How to complete this task:
Within the records below, reproduce without change the lines from the line that has "right elbow: (483, 635)" through the line that has "left back paw: (625, 298)", and only those.

*** Material provided ***

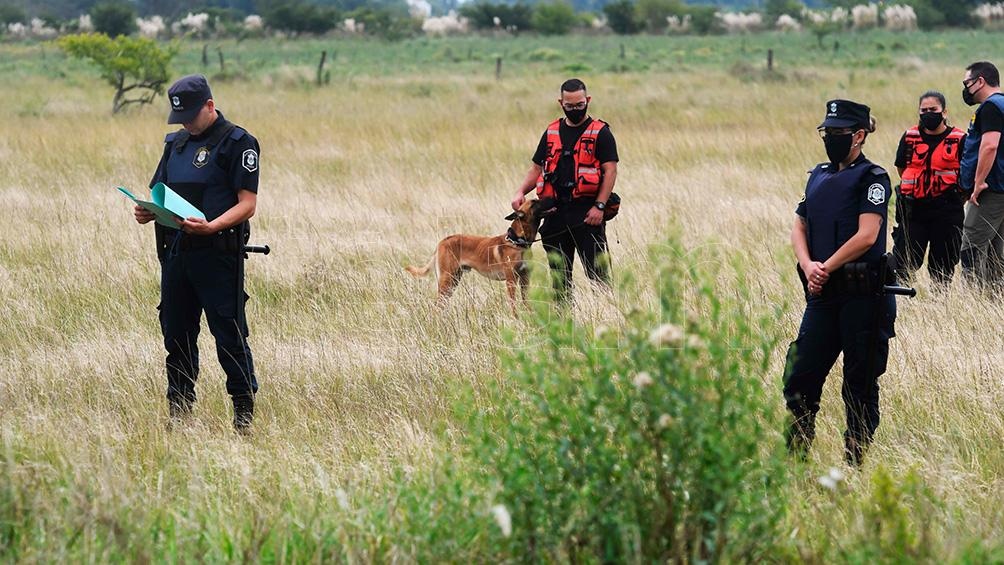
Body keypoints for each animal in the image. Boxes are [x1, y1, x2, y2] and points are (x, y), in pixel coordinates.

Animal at [403, 195, 554, 309]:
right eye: (534, 202)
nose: (552, 197)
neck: (517, 242)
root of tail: (442, 241)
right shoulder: (511, 280)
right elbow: (513, 306)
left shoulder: (525, 278)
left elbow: (526, 302)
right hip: (447, 279)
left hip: (454, 280)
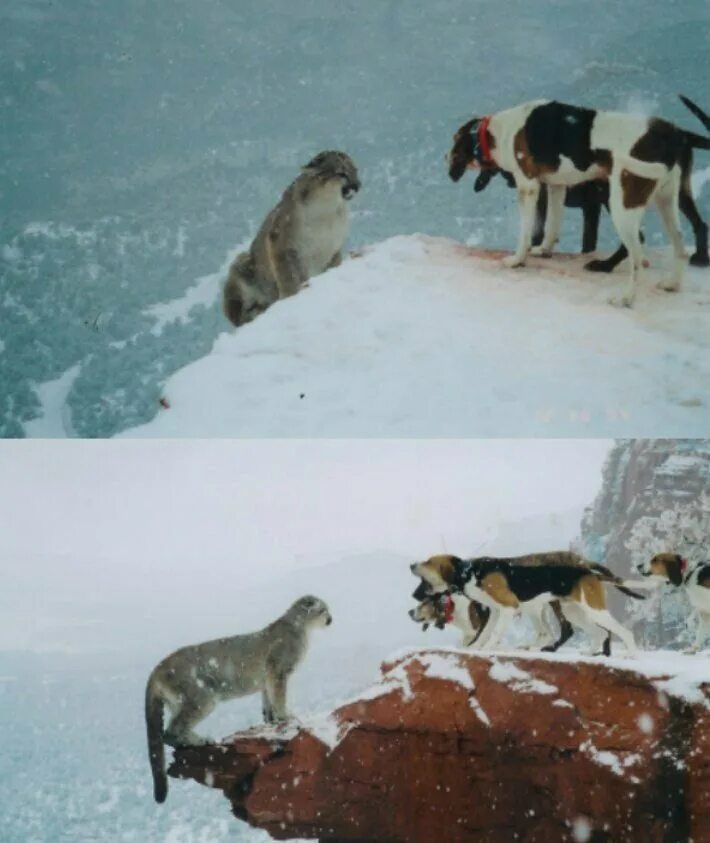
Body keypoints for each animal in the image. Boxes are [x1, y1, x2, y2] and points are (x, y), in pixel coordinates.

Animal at [408, 556, 648, 656]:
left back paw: (632, 656)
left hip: (592, 610)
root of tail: (590, 572)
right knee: (599, 634)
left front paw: (484, 650)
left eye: (428, 561)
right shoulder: (494, 612)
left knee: (623, 632)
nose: (411, 565)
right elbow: (483, 635)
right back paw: (588, 654)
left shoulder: (508, 607)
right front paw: (475, 649)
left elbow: (493, 635)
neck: (471, 573)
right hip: (574, 612)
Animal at [450, 99, 710, 306]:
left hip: (623, 206)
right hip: (668, 201)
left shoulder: (529, 187)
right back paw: (672, 284)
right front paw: (544, 250)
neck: (497, 132)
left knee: (637, 259)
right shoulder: (555, 187)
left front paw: (517, 260)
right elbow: (552, 226)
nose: (445, 158)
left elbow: (525, 234)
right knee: (680, 249)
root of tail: (674, 136)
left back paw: (625, 298)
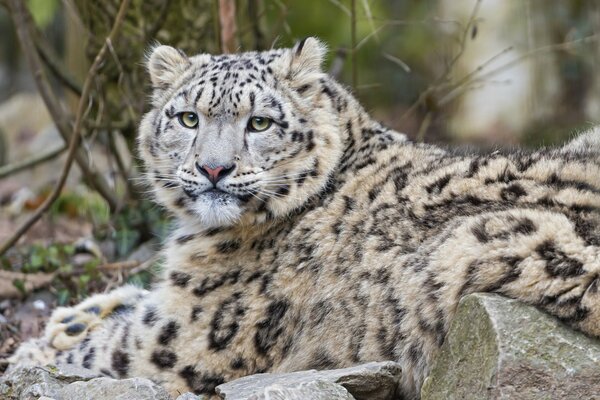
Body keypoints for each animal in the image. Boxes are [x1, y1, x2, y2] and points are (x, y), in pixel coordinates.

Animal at [9, 38, 600, 400]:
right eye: (188, 117)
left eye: (260, 122)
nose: (214, 168)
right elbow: (129, 301)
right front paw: (68, 319)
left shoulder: (186, 338)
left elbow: (111, 344)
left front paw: (31, 353)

*** End of Material provided ***

Exercise result:
right elbow: (483, 635)
right back paw: (588, 654)
left shoulder: (508, 607)
right front paw: (475, 649)
left elbow: (493, 635)
neck: (471, 573)
right hip: (574, 612)
Animal at [450, 99, 710, 306]:
left hip: (623, 206)
right hip: (668, 201)
left shoulder: (529, 187)
right back paw: (672, 284)
right front paw: (544, 250)
neck: (497, 132)
left knee: (637, 259)
right shoulder: (555, 187)
left front paw: (517, 260)
right elbow: (552, 226)
nose: (445, 158)
left elbow: (525, 234)
right knee: (680, 249)
root of tail: (674, 136)
left back paw: (625, 298)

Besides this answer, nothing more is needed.